Однако в дни непосредственно после подписания германо-русского пакта о ненападении чаще, чем с адъютантами, он общался с политической и военной верхушкой рейха – Герингом, Геббельсом, Кейтелем и Риббентропом. Геббельс более других был встревожен возможностью войны и не стеснялся говорить об этом открыто. Поразительно, что министр пропаганды, обычно сторонник решительных действий, считал опасность войны чрезмерной и рекомендовал окружению Гитлера проводить мирный курс. Особенно язвительно он обращался с Риббентропом, которого считал главным представителем партии войны. А мы, члены ближайшего окружения Гитлера, считали Геббельса, да и Геринга, также ратовавшего за мир, слабаками, развращенными роскошью и не желавшими рисковать привилегиями, которых достигли.
Хотя на карту было поставлено мое будущее как архитектора, я полагал, что решение государственных проблем важнее личных интересов.

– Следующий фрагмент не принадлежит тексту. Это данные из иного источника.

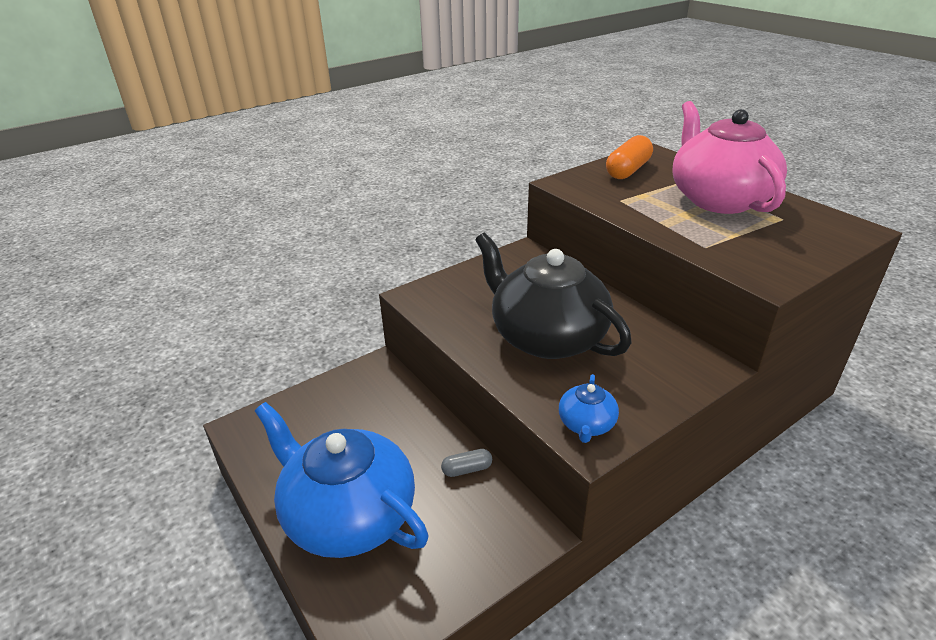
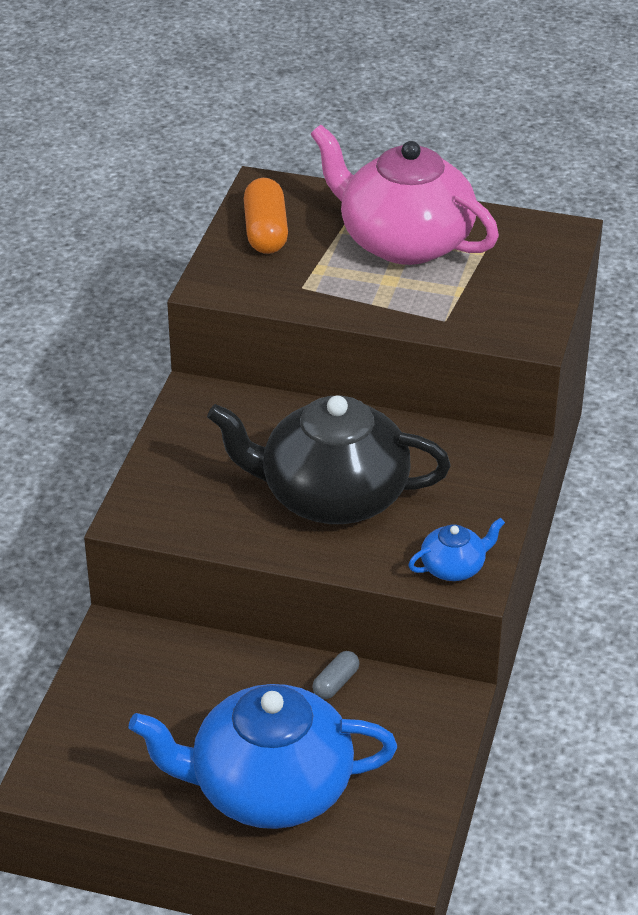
camera: 40 degrees left, 5 degrees up
blue teapot [559,374,619,443] -> blue teapot turned 90 degrees counterclockwise [408,518,505,581]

Любые возникавшие у меня сомнения меркли перед самоуверенностью Гитлера. В те дни он казался мне мифическим героем, который без колебаний, в полном сознании своей силы идет навстречу любым испытаниям и с честью их преодолевает[75].
Партия войны, к которой принадлежали не только Гитлер и Риббентроп, выработала примерно следующие аргументы (я цитирую по памяти):
«Предположим, что в настоящее время благодаря быстрому перевооружению мы имеем четырехкратное преимущество в силе. Но и другая сторона после оккупации Чехословакии вооружается очень энергично. Им понадобится по меньшей мере полтора-два года, чтобы достичь максимального уровня производства. Только с 1940 года они начнут наверстывать упущенное. Если они будут производить хотя бы столько же, сколько мы, наше преимущество станет сокращаться. Чтобы сохранить разрыв, мы должны увеличить военное производство в четыре раза, но мы не в состоянии это сделать. Даже если они доведут выпуск продукции до половины нашего нынешнего объема, соотношение будет постоянно ухудшаться. Однако следует отметить, что во всех областях мы располагаем современным оружием, а у противной стороны имеется лишь устаревшее».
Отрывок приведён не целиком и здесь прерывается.